§ **Available data**
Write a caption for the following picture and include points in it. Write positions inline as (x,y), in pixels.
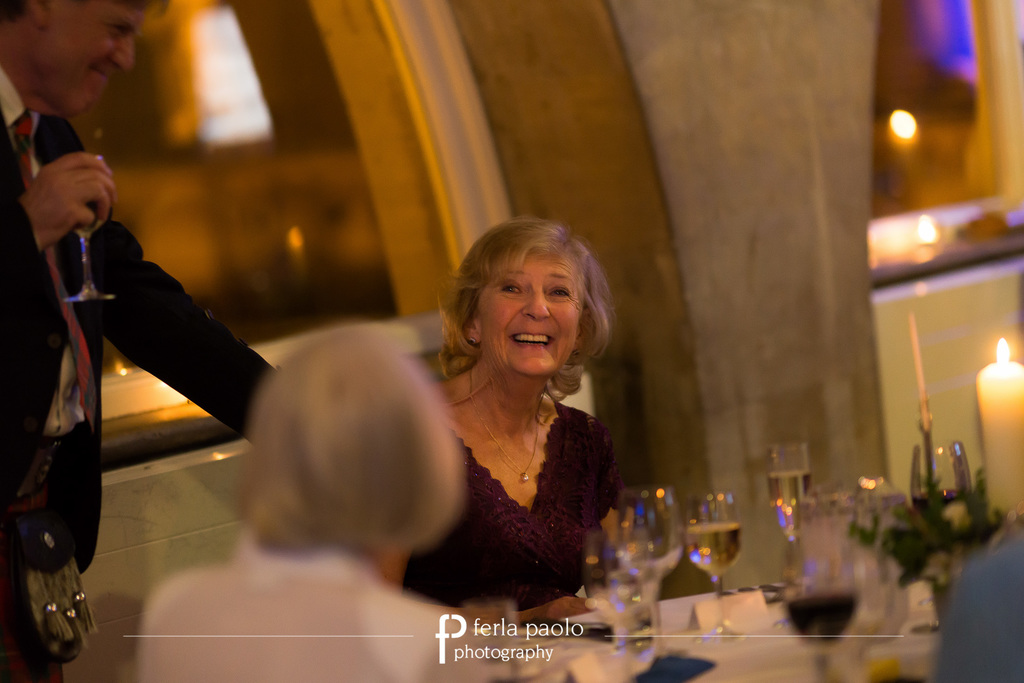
In this image I can see few people (571,534) are sitting and one person (69,220) is holding a glass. I can see few glasses (829,636), candle (982,398) and few objects (746,620) on the table (740,648). Background (741,14) is blurred.
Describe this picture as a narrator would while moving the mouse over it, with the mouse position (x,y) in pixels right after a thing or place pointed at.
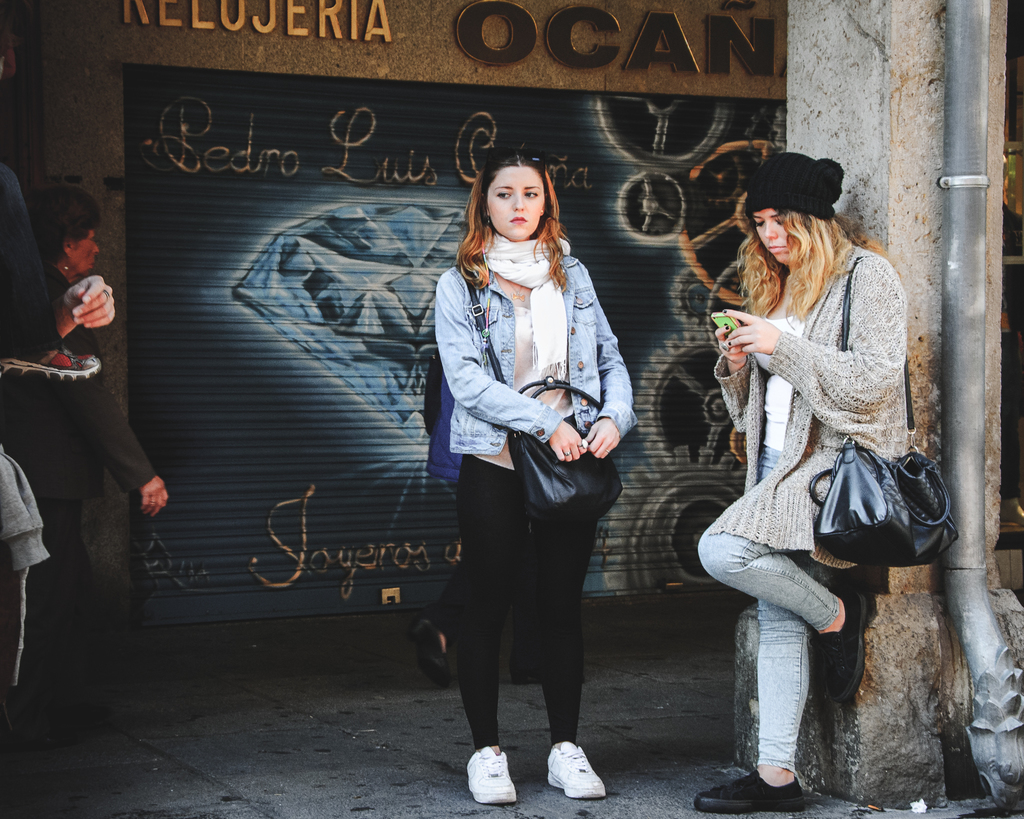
In this image I can see few people (33,309) with different color dresses (42,298). I can see two people (777,453) with the bags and one person (722,349) is holding the mobile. In the back (386,202) there is a shutter (270,142) and I can see something is written on the wall (275,52). To the right (954,475) I can see the pipe (1009,656).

§ **What needs to be done**
Restate the material above word for word, dropping the pictures.

§ **Response**
Write a caption for the following picture and include points in it. Write positions inline as (x,y), in pixels.
In this image I can see few people (571,534) are sitting and one person (69,220) is holding a glass. I can see few glasses (829,636), candle (982,398) and few objects (746,620) on the table (740,648). Background (741,14) is blurred.
Describe this picture as a narrator would while moving the mouse over it, with the mouse position (x,y) in pixels right after a thing or place pointed at.
In this image I can see few people (33,309) with different color dresses (42,298). I can see two people (777,453) with the bags and one person (722,349) is holding the mobile. In the back (386,202) there is a shutter (270,142) and I can see something is written on the wall (275,52). To the right (954,475) I can see the pipe (1009,656).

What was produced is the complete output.